Somehow, a lot of us --maybe a few too many of us, have decided to go both
authoritarian and over protective with children.

Given how I grew up, this emerging set of norms is disturbing and depressing.

One thing I noticed among my peers is those who really got sheltered had a
number of common and significant problems later in life, and they all centered
on both the rebellion stage, and their exit from "the bubble" they grew up in.

Rebelling is common, and for most people, just an ordinary part of coming of
age. We get through it, and that's that. For the sheltered kids, particularly
those who experienced a very authoritarian up bringing, not only did they
rebel, but they often over did it!

I'm convinced they overdo it, because the second aspect of this; namely, the
sheltering or "bubble" type upbringing really didn't socialize them well
enough to cope with basic human realities and diversity, nor did it expose
them to the world, it's real limits and risks, not just the safe ones, or
invisible ones they didn't see while in their protective bubbles.

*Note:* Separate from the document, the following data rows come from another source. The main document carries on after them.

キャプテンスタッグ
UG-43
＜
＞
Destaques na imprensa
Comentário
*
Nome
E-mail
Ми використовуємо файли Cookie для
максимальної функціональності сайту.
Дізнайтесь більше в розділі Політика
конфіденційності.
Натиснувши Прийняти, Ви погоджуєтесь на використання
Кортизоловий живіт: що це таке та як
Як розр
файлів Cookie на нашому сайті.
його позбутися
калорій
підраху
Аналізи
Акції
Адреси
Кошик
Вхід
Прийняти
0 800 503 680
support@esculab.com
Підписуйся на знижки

Many ended up OK, somewhat protective still, but many didn't either. And they
continue a bad cycle, perhaps trying harder with their own kids.

Some of this comes down to wanting to protect the kids and insure they have
all the opportunity possible. Noble, but short sighted, given that same lack
of general exposure to the world and social dynamics may well inhibit their
ability to exploit those hard won opportunities!

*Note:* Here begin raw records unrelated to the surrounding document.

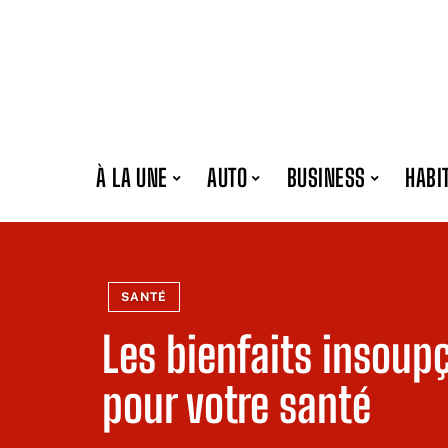
À LA UNE
AUTO
BUSINESS
HABI
SANTÉ
Les bienfaits insoup
pour votre santé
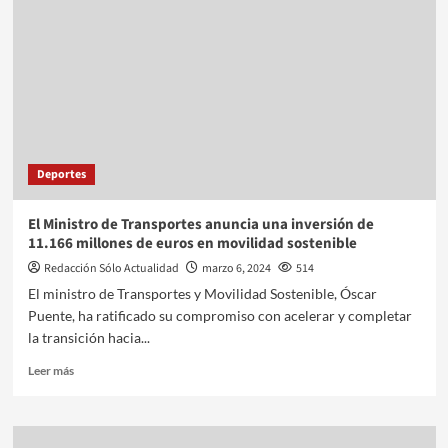
Deportes
El Ministro de Transportes anuncia una inversión de
11.166 millones de euros en movilidad sostenible
Redacción Sólo Actualidad
marzo 6, 2024
514
El ministro de Transportes y Movilidad Sostenible, Óscar
Puente, ha ratificado su compromiso con acelerar y completar
la transición hacia...
Leer más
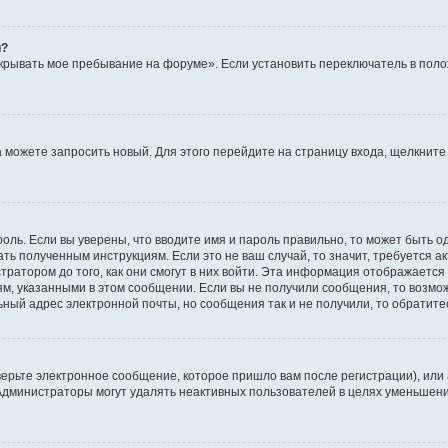
й?
крывать мое пребывание на форуме». Если установить переключатель в пол
да можете запросить новый. Для этого перейдите на страницу входа, щелкни
оль. Если вы уверены, что вводите имя и пароль правильно, то может быть о
ать полученным инструкциям. Если это не ваш случай, то значит, требуется а
ратором до того, как они смогут в них войти. Эта информация отображается
ям, указанными в этом сообщении. Если вы не получили сообщения, то возмо
ьный адрес электронной почты, но сообщения так и не получили, то обратит
ерьте электронное сообщение, которое пришло вам после регистрации), или
 Администраторы могут удалять неактивных пользователей в целях уменьшен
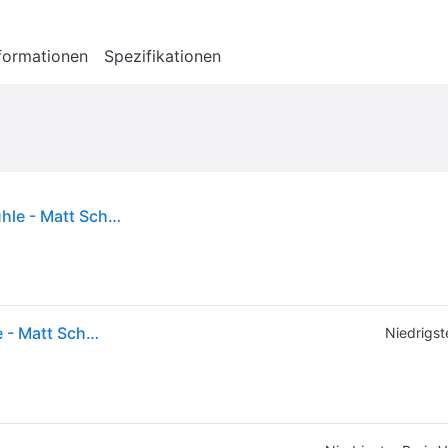
formationen
Spezifikationen
Fellow Ode Brew Gen 2 / V2 Elektrische Kaffeemühle - Matt Schwarz
Fellow Ode Brew Gen 2 / V2 Elektrische Kaffeemühle - Matt Schwarz
Niedrigst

Another contributor is the desire to mold the kids, in a sense, insuring they
carry some values and norms the parents find important for their reasons. But
nobody really asked the kids, did they?

In fact, a big part of the sheltering is to keep them from asking too!

And that's a crime really.

If some value, religion, norm, whatever really does have merit, should it not
stand a basic and rational skepticism? Of course it should.

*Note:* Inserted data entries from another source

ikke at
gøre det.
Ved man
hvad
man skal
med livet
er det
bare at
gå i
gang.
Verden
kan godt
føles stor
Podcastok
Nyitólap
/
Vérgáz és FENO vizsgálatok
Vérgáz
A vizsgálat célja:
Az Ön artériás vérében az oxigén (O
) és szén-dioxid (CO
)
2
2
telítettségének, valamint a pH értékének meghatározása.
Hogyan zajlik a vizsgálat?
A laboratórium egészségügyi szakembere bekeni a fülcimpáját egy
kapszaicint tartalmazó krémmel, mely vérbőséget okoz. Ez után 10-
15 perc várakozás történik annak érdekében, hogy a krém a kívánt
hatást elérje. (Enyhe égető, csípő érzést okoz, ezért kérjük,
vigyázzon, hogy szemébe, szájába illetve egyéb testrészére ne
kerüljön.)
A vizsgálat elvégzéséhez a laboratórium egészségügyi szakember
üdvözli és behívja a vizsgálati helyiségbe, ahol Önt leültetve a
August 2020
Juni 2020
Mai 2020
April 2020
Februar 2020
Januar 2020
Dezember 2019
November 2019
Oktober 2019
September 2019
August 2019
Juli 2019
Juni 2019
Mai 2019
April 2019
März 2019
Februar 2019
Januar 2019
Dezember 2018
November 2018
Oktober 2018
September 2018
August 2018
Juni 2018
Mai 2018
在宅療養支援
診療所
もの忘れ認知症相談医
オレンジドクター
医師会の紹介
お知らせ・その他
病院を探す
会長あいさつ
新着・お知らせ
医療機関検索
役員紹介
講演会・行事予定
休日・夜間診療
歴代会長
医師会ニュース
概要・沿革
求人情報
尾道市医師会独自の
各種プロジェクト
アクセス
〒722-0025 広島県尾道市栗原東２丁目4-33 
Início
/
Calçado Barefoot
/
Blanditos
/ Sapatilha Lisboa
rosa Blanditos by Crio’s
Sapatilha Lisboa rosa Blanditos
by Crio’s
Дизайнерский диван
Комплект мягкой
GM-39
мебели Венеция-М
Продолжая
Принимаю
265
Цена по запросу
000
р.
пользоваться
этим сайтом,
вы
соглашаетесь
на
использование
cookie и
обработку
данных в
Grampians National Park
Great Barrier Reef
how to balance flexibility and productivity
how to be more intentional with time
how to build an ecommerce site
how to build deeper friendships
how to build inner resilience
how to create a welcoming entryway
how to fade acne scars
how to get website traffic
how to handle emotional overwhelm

More importantly, does it make sense to structure how people grow up in ways
that deny them the critical mind needed to actually make those choices for
their reasons?

There is a lot wrong with this growing norm.

Heck, when I grew up, the rules were really basic. Don't get lost, don't get
hurt, don't steal, don't fuck with the animals, etc...

From there, my peers and I would gather in a meeting place, decide on the
adventure for the day and have at it! We quickly learned the world is real,
and that real things happen to people in it, and we took care of one another,
getting through just fine, despite the fact that on many a weekend some of us
could very easily have gotten killed, seriously hurt.

We can't do everything for our kids. And I submit we really shouldn't. They
need to explore, learn, do, think, play, build, and if they don't, or it's too
well managed, that managed experience will clash hard with the real world as
they enter it.

And the vast majority of them will enter it too. Better to do so eyes wide
open, experiences true, minds potent.

I also think we are going to pay really hard for this folly too. Who cares for
us in our old age? Who will be calling the shots some time from now?

They can and should file. More parents should.

------
shit_parade2
“We must ask ourselves how we reached the point where a parent’s biggest fear
is that government officials will literally seize our children off the streets
as they walk in our neighborhoods,” he said.

I think the quote speaks for itself.